[WHAT THE TASK ASKS]: Below are some records. Count the lines with "Charcuterie" in them and give nothing but the total.

[Start of section]

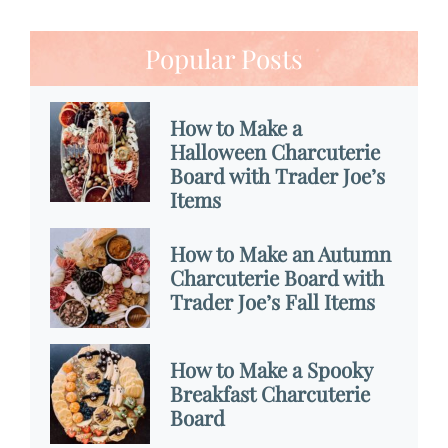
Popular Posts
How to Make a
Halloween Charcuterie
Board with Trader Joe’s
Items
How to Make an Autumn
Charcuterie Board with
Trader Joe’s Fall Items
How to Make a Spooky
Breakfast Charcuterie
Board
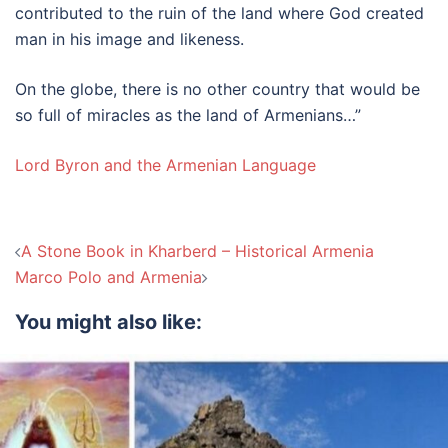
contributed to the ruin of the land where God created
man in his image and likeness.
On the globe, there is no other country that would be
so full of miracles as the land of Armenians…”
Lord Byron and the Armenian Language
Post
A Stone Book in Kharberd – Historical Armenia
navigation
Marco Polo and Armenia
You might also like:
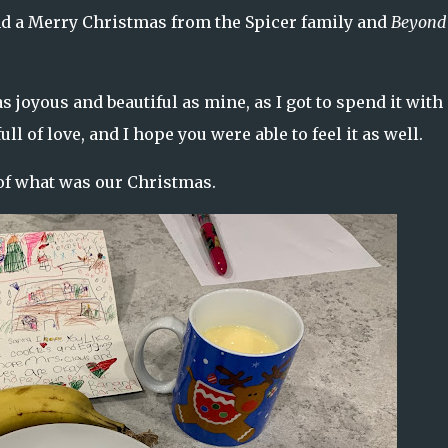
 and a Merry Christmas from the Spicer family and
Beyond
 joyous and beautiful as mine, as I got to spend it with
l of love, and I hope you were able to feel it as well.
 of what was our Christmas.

[End of section]

[WRITTEN SOLUTION]: 3